REQUIRED WORK
Find every line in the records that contains the word "joey" and copy each one.

RECORD EXTRACTS
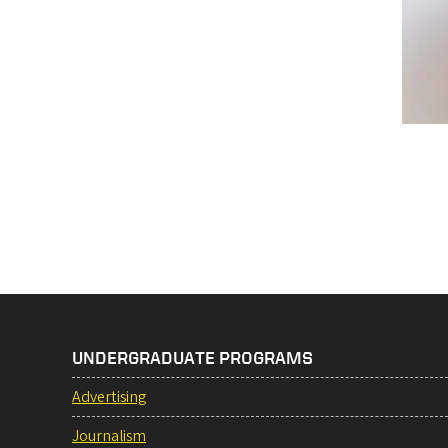
Pag
UNDERGRADUATE PROGRAMS
Advertising
Journalism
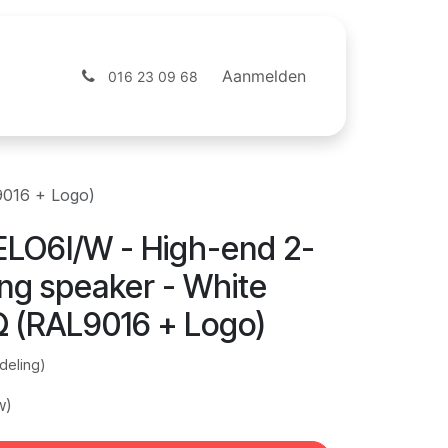
ntact
Webshop
Aanmelden
016 23 09 68
9016 + Logo)
LO6I/W - High-end 2-
ing speaker - White
Ω (RAL9016 + Logo)
deling)
w)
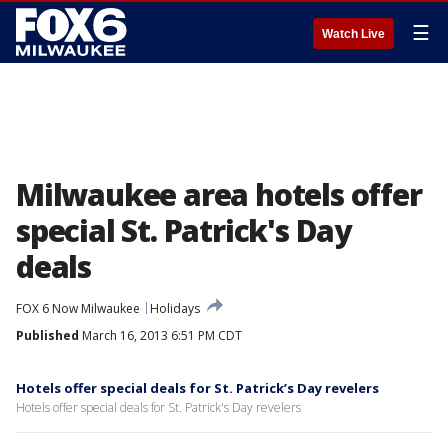
☰
Watch Live
Milwaukee area hotels offer
special St. Patrick's Day
deals
FOX 6 Now Milwaukee
Holidays
Published
March 16, 2013 6:51 PM CDT
Hotels offer special deals for St. Patrick’s Day revelers
Hotels offer special deals for St. Patrick's Day revelers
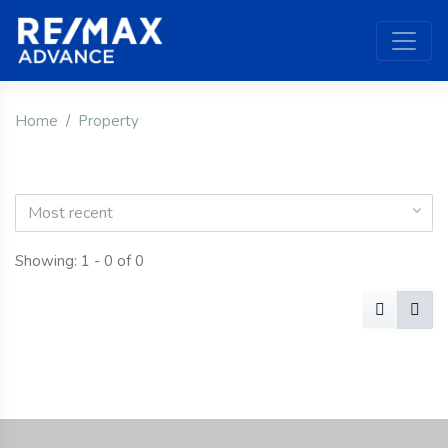
Home
Property
Most recent
Showing: 1 - 0 of 0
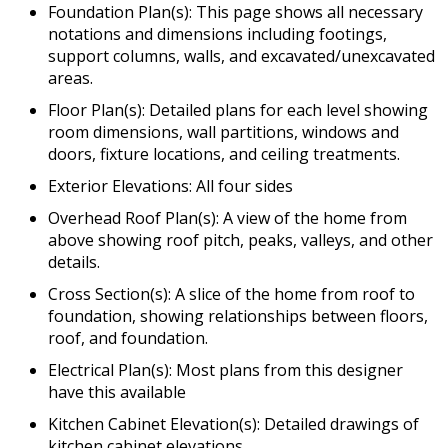
Foundation Plan(s): This page shows all necessary
notations and dimensions including footings,
support columns, walls, and excavated/unexcavated
areas.
Floor Plan(s): Detailed plans for each level showing
room dimensions, wall partitions, windows and
doors, fixture locations, and ceiling treatments.
Exterior Elevations: All four sides
Overhead Roof Plan(s): A view of the home from
above showing roof pitch, peaks, valleys, and other
details.
Cross Section(s): A slice of the home from roof to
foundation, showing relationships between floors,
roof, and foundation.
Electrical Plan(s): Most plans from this designer
have this available
Kitchen Cabinet Elevation(s): Detailed drawings of
kitchen cabinet elevations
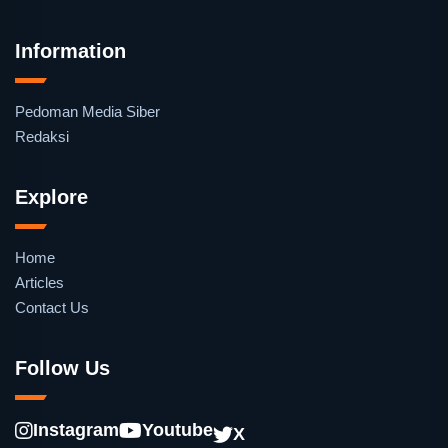
Information
Pedoman Media Siber
Redaksi
Explore
Home
Articles
Contact Us
Follow Us
Instagram
Youtube
X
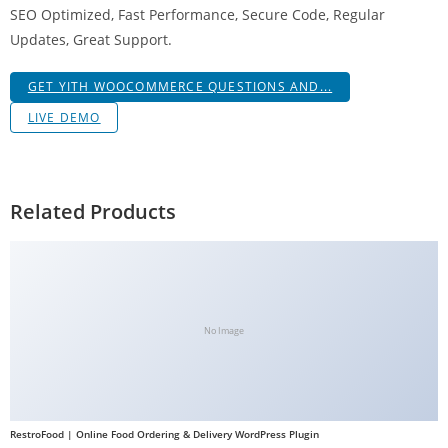
SEO Optimized, Fast Performance, Secure Code, Regular
g
Updates, Great Support.
i
r
GET YITH WOOCOMMERCE QUESTIONS AND...
i
ş
LIVE DEMO
J
o
k
Related Products
e
r
b
e
t
No Image
J
o
k
e
RestroFood | Online Food Ordering & Delivery WordPress Plugin
r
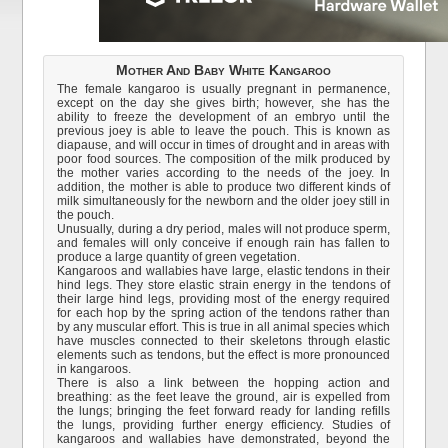
Mother And Baby White Kangaroo
The female kangaroo is usually pregnant in permanence,
except on the day she gives birth; however, she has the
ability to freeze the development of an embryo until the
previous joey is able to leave the pouch. This is known as
diapause, and will occur in times of drought and in areas with
poor food sources. The composition of the milk produced by
the mother varies according to the needs of the joey. In
addition, the mother is able to produce two different kinds of
milk simultaneously for the newborn and the older joey still in
the pouch.
Unusually, during a dry period, males will not produce sperm,
and females will only conceive if enough rain has fallen to
produce a large quantity of green vegetation.
Kangaroos and wallabies have large, elastic tendons in their
hind legs. They store elastic strain energy in the tendons of
their large hind legs, providing most of the energy required
for each hop by the spring action of the tendons rather than
by any muscular effort. This is true in all animal species which
have muscles connected to their skeletons through elastic
elements such as tendons, but the effect is more pronounced
in kangaroos.
There is also a link between the hopping action and
breathing: as the feet leave the ground, air is expelled from
the lungs; bringing the feet forward ready for landing refills
the lungs, providing further energy efficiency. Studies of
kangaroos and wallabies have demonstrated, beyond the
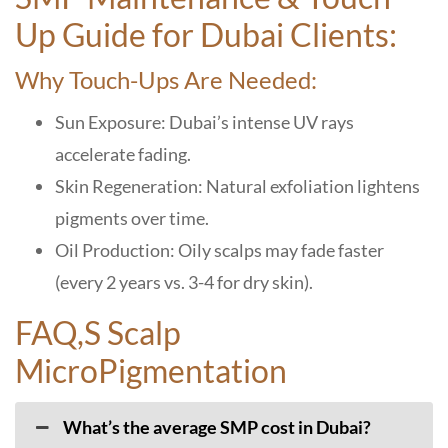
Up Guide for Dubai Clients:
Why Touch-Ups Are Needed:
Sun Exposure: Dubai’s intense UV rays
accelerate fading.
Skin Regeneration: Natural exfoliation lightens
pigments over time.
Oil Production: Oily scalps may fade faster
(every 2 years vs. 3-4 for dry skin).
FAQ,S Scalp
MicroPigmentation
What’s the average SMP cost in Dubai?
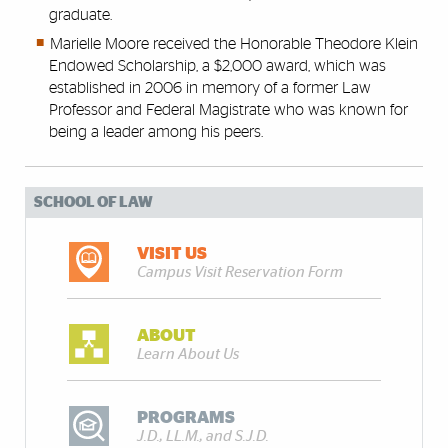
graduate.
Marielle Moore received the Honorable Theodore Klein
Endowed Scholarship, a $2,000 award, which was
established in 2006 in memory of a former Law
Professor and Federal Magistrate who was known for
being a leader among his peers.
SCHOOL OF LAW
VISIT US
Campus Visit Reservation Form
ABOUT
Learn About Us
PROGRAMS
J.D., LL.M., and S.J.D.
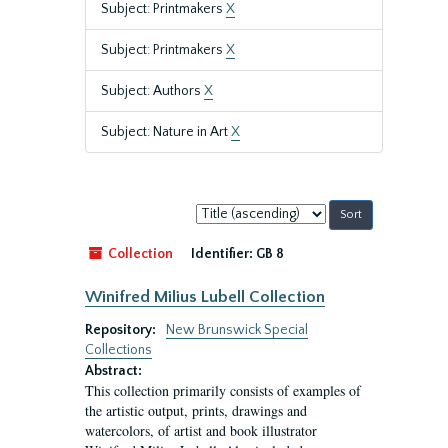
Subject: Printmakers
X
Subject: Printmakers
X
Subject: Authors
X
Subject: Nature in Art
X
Sort
by:
Collection
Identifier:
GB 8
Winifred Milius Lubell Collection
Repository:
New Brunswick Special
Collections
Abstract:
This collection primarily consists of examples of
the artistic output, prints, drawings and
watercolors, of artist and book illustrator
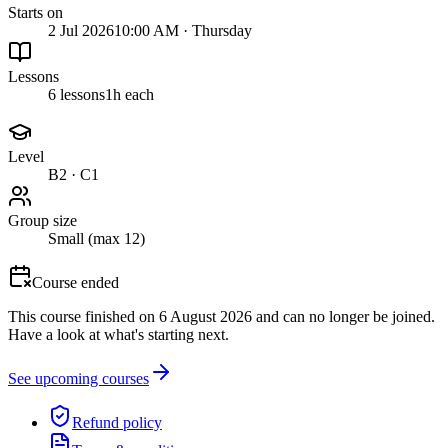
Starts on
2 Jul 2026
10:00 AM · Thursday
Lessons
6 lessons
1h each
Level
B2 · C1
Group size
Small (max 12)
Course ended
This course finished on 6 August 2026 and can no longer be joined.
Have a look at what's starting next.
See upcoming courses
Refund policy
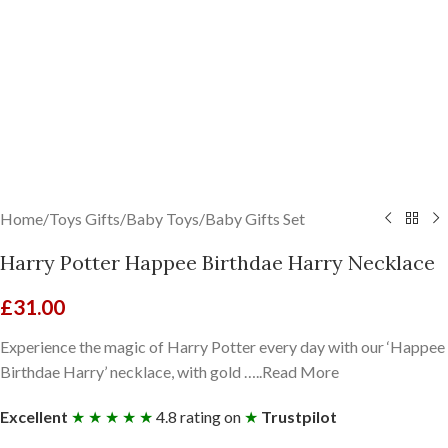
Home
/
Toys Gifts
/
Baby Toys
/
Baby Gifts Set
Harry Potter Happee Birthdae Harry Necklace
£
31.00
Experience the magic of Harry Potter every day with our ‘Happee
Birthdae Harry’ necklace, with gold …..Read More
Excellent
★ ★ ★ ★ ★
4.8 rating on
★
Trustpilot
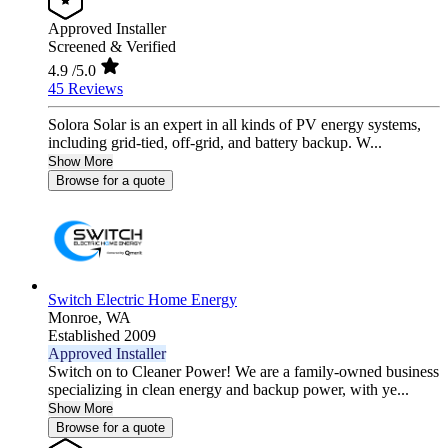
Approved Installer
Screened & Verified
4.9
/5.0
45 Reviews
Solora Solar is an expert in all kinds of PV energy systems,
including grid-tied, off-grid, and battery backup. W...
Show More
Browse for a quote
Switch Electric Home Energy
Monroe,
WA
Established 2009
Approved Installer
Switch on to Cleaner Power! We are a family-owned business
specializing in clean energy and backup power, with ye...
Show More
Browse for a quote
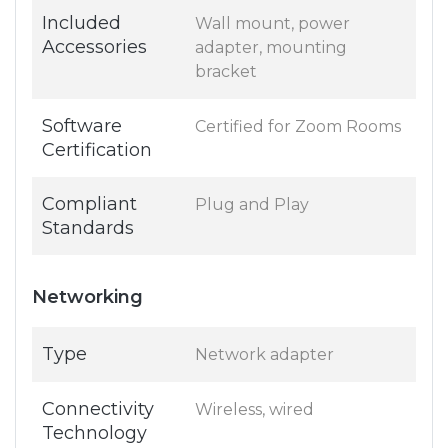
Included
Wall mount, power
Accessories
adapter, mounting
bracket
Software
Certified for Zoom Rooms
Certification
Compliant
Plug and Play
Standards
Networking
Type
Network adapter
Connectivity
Wireless, wired
Technology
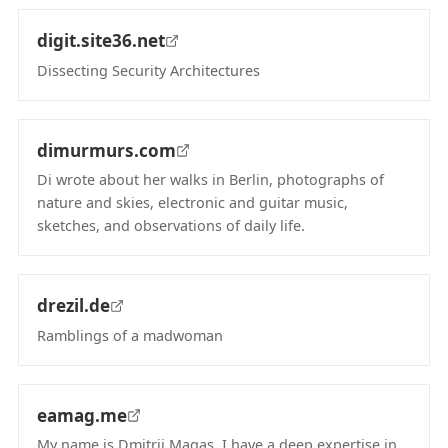
digit.site36.net
Dissecting Security Architectures
(opens in new tab)
dimurmurs.com
Di wrote about her walks in Berlin, photographs of
nature and skies, electronic and guitar music,
sketches, and observations of daily life.
(opens in new tab)
drezil.de
Ramblings of a madwoman
(opens in new tab)
eamag.me
My name is Dmitrii Magas, I have a deep expertise in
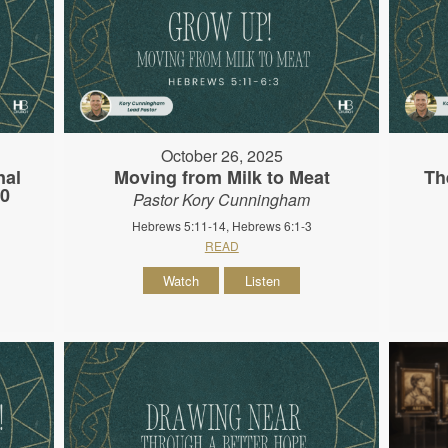
October 26, 2025
nal
Moving from Milk to Meat
Th
10
Pastor Kory Cunningham
Hebrews 5:11-14, Hebrews 6:1-3
READ
Watch
Listen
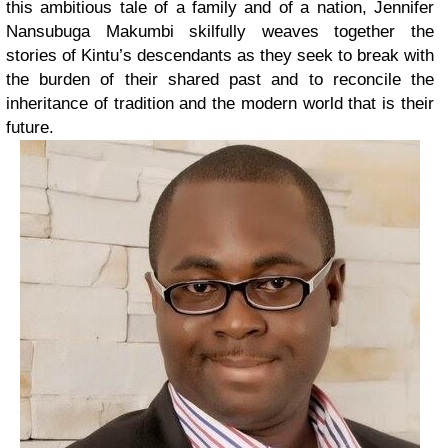
this ambitious tale of a family and of a nation, Jennifer
Nansubuga Makumbi skilfully weaves together the
stories of Kintu’s descendants as they seek to break with
the burden of their shared past and to reconcile the
inheritance of tradition and the modern world that is their
future.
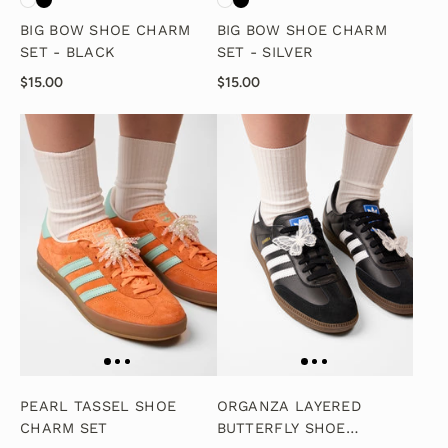
BIG BOW SHOE CHARM
BIG BOW SHOE CHARM
SET - BLACK
SET - SILVER
$15.00
$15.00
PEARL TASSEL SHOE
ORGANZA LAYERED
CHARM SET
BUTTERFLY SHOE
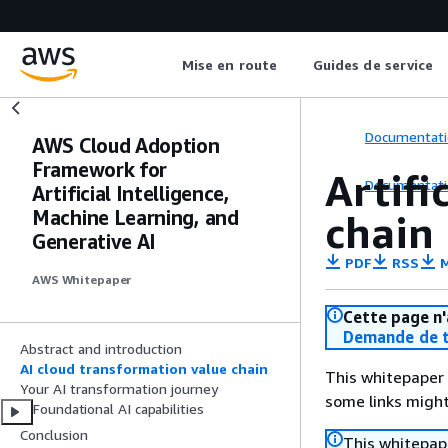
Mise en route
Guides de service
Documentati
AWS Cloud Adoption
Framework for
Artifi
Documentati
Artificial Intelligence,
Machine Learning, and
chain
Generative AI
PDF
RSS
M
AWS Whitepaper
Cette page n'
Demande de t
Abstract and introduction
AI cloud transformation value chain
This whitepaper 
Your AI transformation journey
some links might
Foundational AI capabilities
Conclusion
This whitepape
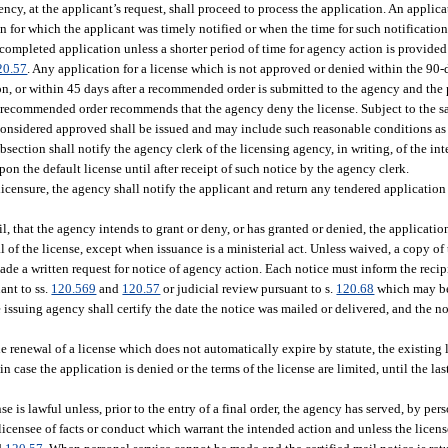
gency, at the applicant’s request, shall proceed to process the application. An appli
on for which the applicant was timely notified or when the time for such notificatio
a completed application unless a shorter period of time for agency action is provide
20.57
. Any application for a license which is not approved or denied within the 90-
on, or within 45 days after a recommended order is submitted to the agency and the 
e recommended order recommends that the agency deny the license. Subject to the s
is considered approved shall be issued and may include such reasonable conditions as
bsection shall notify the agency clerk of the licensing agency, in writing, of the int
on the default license until after receipt of such notice by the agency clerk.
 licensure, the agency shall notify the applicant and return any tendered application
l, that the agency intends to grant or deny, or has granted or denied, the application
al of the license, except when issuance is a ministerial act. Unless waived, a copy of
de a written request for notice of agency action. Each notice must inform the recipi
ant to ss.
120.569
and
120.57
or judicial review pursuant to s.
120.68
which may be 
 issuing agency shall certify the date the notice was mailed or delivered, and the no
 renewal of a license which does not automatically expire by statute, the existing l
n case the application is denied or the terms of the license are limited, until the la
is lawful unless, prior to the entry of a final order, the agency has served, by perso
licensee of facts or conduct which warrant the intended action and unless the licen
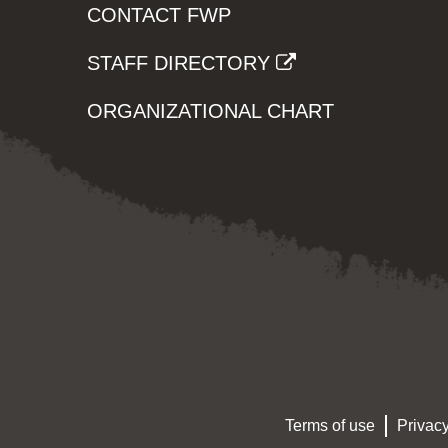
CONTACT FWP
STAFF DIRECTORY
ORGANIZATIONAL CHART
Terms of use
Privacy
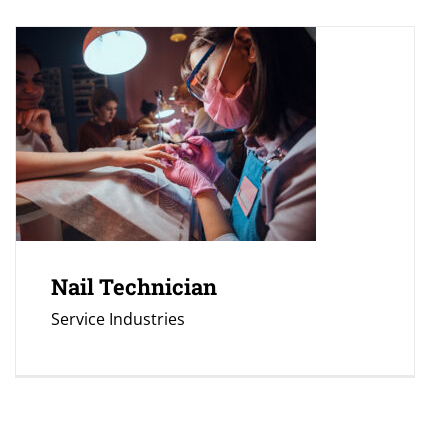
Nail Technician
Service Industries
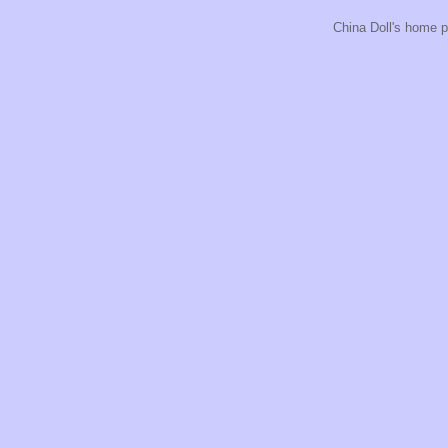
China Doll's home p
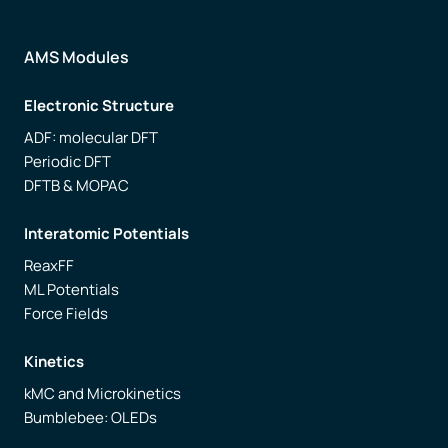
AMS Modules
Electronic Structure
ADF: molecular DFT
Periodic DFT
DFTB & MOPAC
Interatomic Potentials
ReaxFF
ML Potentials
Force Fields
Kinetics
kMC and Microkinetics
Bumblebee: OLEDs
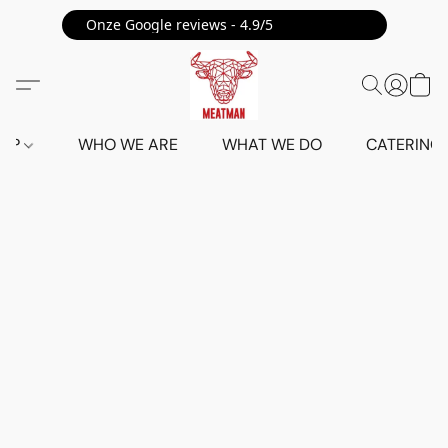
Onze Google reviews - 4.9/5 ⭐⭐⭐⭐⭐
HOP
WHO WE ARE
WHAT WE DO
CATERING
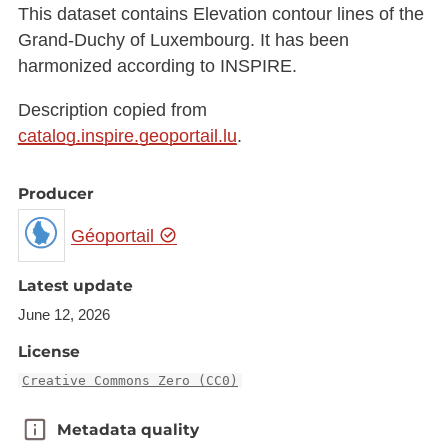
This dataset contains Elevation contour lines of the
Grand-Duchy of Luxembourg. It has been
harmonized according to INSPIRE.
Description copied from
catalog.inspire.geoportail.lu
.
Producer
Géoportail
Latest update
June 12, 2026
License
Creative Commons Zero (CC0)
Metadata quality
Metadata quality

SOLUTION TO THE PROBLEM
previous joey is able to leave the pouch. This is known as
the mother varies according to the needs of the joey. In
milk simultaneously for the newborn and the older joey still in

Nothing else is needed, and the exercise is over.